HR teams everywhere are slow to adjust to the rise of “people analytics,” which are being used to reduce turnover and find better hires. What do companies stand to lose by not investing in this burgeoning branch of analytics?
It’s no secret that today’s advanced data analysis software can uncover highly useful business insights – still, many HR departments have been slow to adopt this technology for their own purposes. Companies that represent the cutting edge of “people analytics” use predictive analytics to learn more about everything from why effective employees quit, to which management practices work best. If used properly, this previously inaccessible data can lead to increased operational efficiency from the top to bottom of an organisation.
But of course, most companies aren’t part of this cutting edge, and some may still be harbouring doubts as to how effective the technology is. But they shouldn’t be concerned: although it is not yet completely mainstream, HR tech is no longer a pipe dream. It is here, it is happening, and it is no longer optional for companies seeking success in the fields of recruitment and people management.
The Key to HR Analytics? Focus
While “people analytics” has been around for some time now, today’s systems bring something new to the table. In the past, data analysis was typically applied to simple performance indicators – for example, a study to determine the ROI of a certain training programme. However, as new tech companies like LinkedIn and Facebook gained more and more users, they found that simply keeping their services operational required serious data expertise.
The tremendous amounts of data generated by these social media companies became incredibly valuable to brands and marketers, fueling a need for data scientists capable of interpreting it. This demand has in turn sparked innovations in the field, both in terms of the technology being used and the ways in which it is applied – including in HR.
For example, the energy conglomerate Black Hills Corp. made extremely effective use of people analytics after doubling its workforce from one to two thousand employees. Many of its existing employees were approaching retirement age, so Black Hills used predictive analytics to forecast turnover and retirement rates before determining how many new employees (and which types of employees) would be needed to keep things running smoothly. The insights gleaned from that analysis yielded a company-wide summit with 89 plans of action for the incoming talent shortage.

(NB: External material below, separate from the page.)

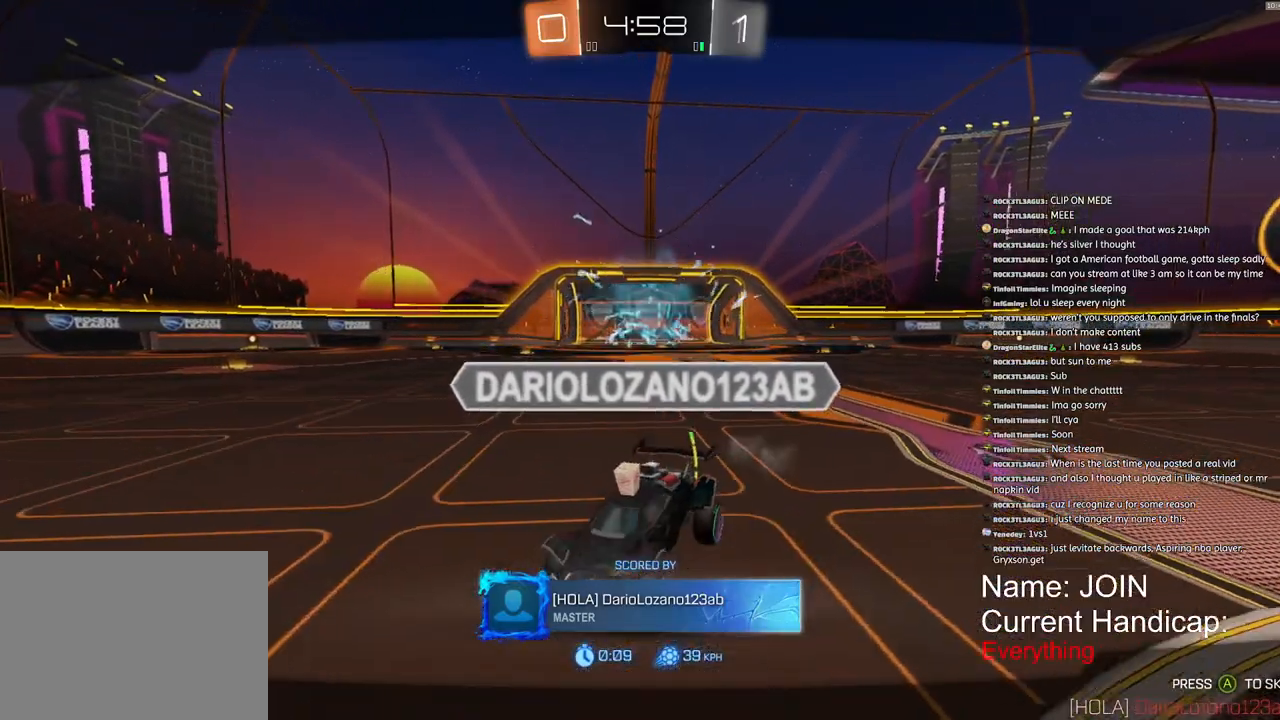
Gameplay with a controller (PlayStation layout); each line is a JSON object with the inputs held at the frame after it. "events" lists button and stick changes between this image and that frame as [ms after this image, input, new state], when the widget could be followed in between. Not read: DPAD_DOWN DPAD_LEFT DPAD_RIGHT DPAD_UP R1.
{"buttons": [], "left_stick": "center", "right_stick": "center", "events": [[17, "R2", "down"], [50, "R2", "up"]]}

The first step in making effective use of the massive swathes of data now available to companies everywhere is to establish clearly what it is you hope to use that information for. If you have particular objectives in mind for your HR analytics programme, it will be much easier to implement an effective people analytics strategy across your organisation.

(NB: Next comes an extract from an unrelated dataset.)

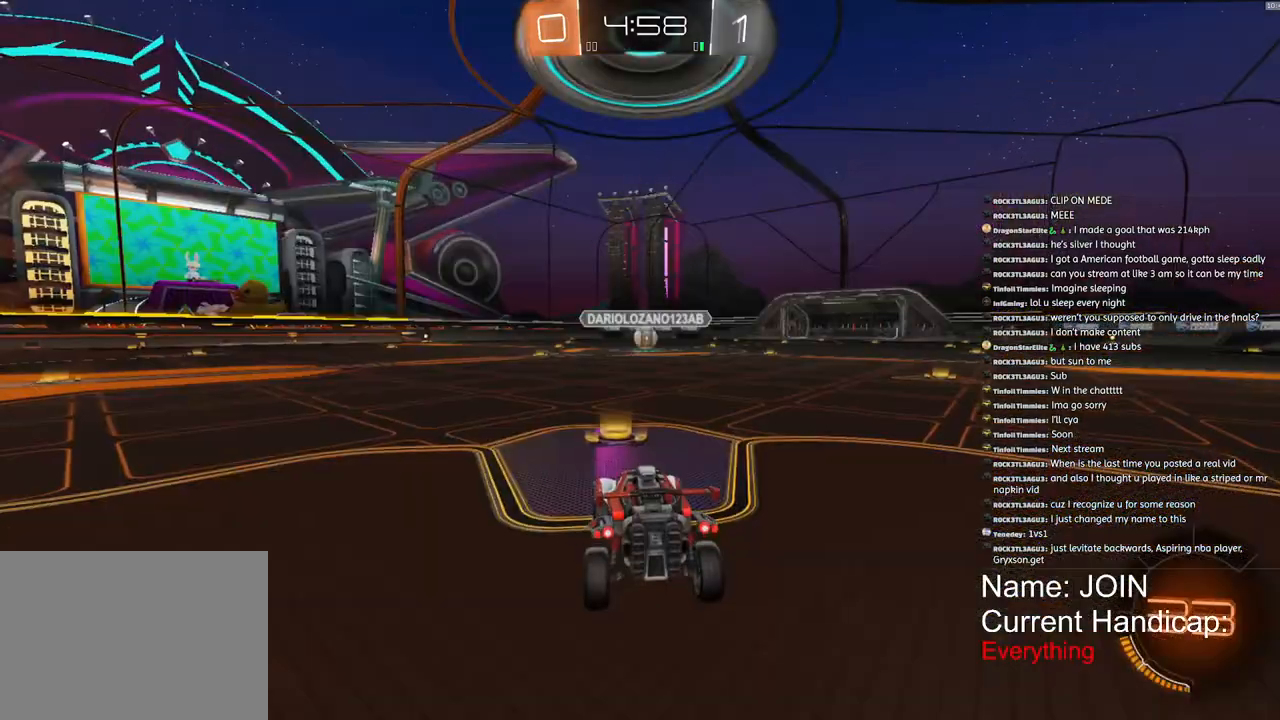
{"buttons": [], "left_stick": "center", "right_stick": "center", "events": []}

In fact, it’s likely that people analytics will soon make its way outside of HR and into its own department. The practice yields insights about each and every aspect of a business, from the characteristics of top-performing salespeople, to the workplace factors that motivate excellent employees to quit.
Using Numbers to Find Right-Fit Hires
Perhaps the most obvious use for people analytics, however, is in recruitment. Good hiring protocol does not rely on snap personality judgments or impressive qualifications alone – right-fit hires can be consistently chosen only by way of rigorous evaluation criteria.

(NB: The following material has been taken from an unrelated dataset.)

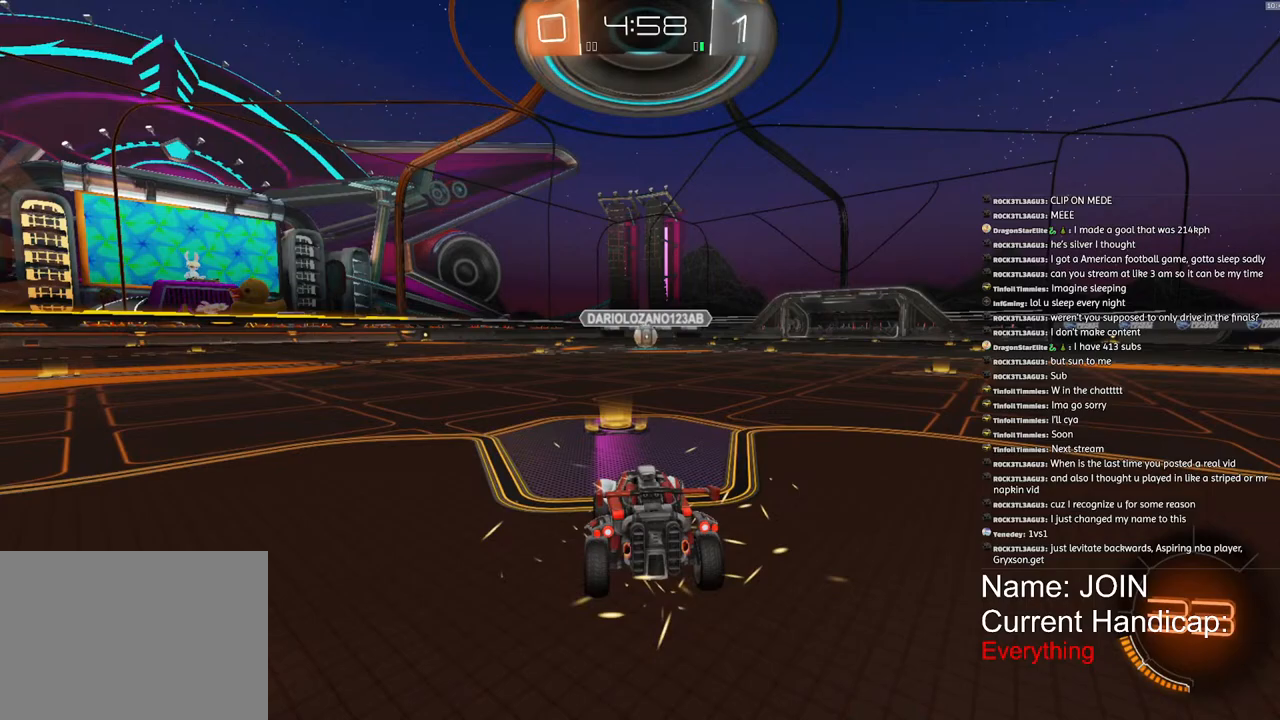
{"buttons": ["R2"], "left_stick": "center", "right_stick": "center", "events": [[417, "R2", "down"]]}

Thankfully, HR analytics can help with this. Using technology to bolster your hiring decisions makes it possible for you to make the criteria you’ve defined into an objective, quantifiable standard by which all candidates (and all candidate reviewers) can be assessed.
Human Decisions Are Still Vital
While algorithmic data analysis can provide countless benefits to your organisation, data analysis is useless without humans to first set goals and later turn insights into actionable strategies. With the right tools at their disposal, any HR department can make better decisions about hiring, promotion, and compensation – but tools are ultimately still just tools.
Because many of the most novel developments in this field involve classification of jobs by category and assessment of field-specific performance and job satisfaction, it’s difficult to imagine that people analytics will move away from human-led analysis anytime soon. Only people, not computers, can offer reliable analysis of another individual’s personality, and insights only turn into action because of human decision-making.
Fewer than 20% of global companies today are satisfied with their use of data, and as of 2014 only 4% of HR departments made use of predictive analytics – there is certainly a huge opening for data scientists to further transform the way we do business. Take action today to ensure that your HR department (and the whole of your organisation) is prepared for the still-growing influence of Big Data and analytics.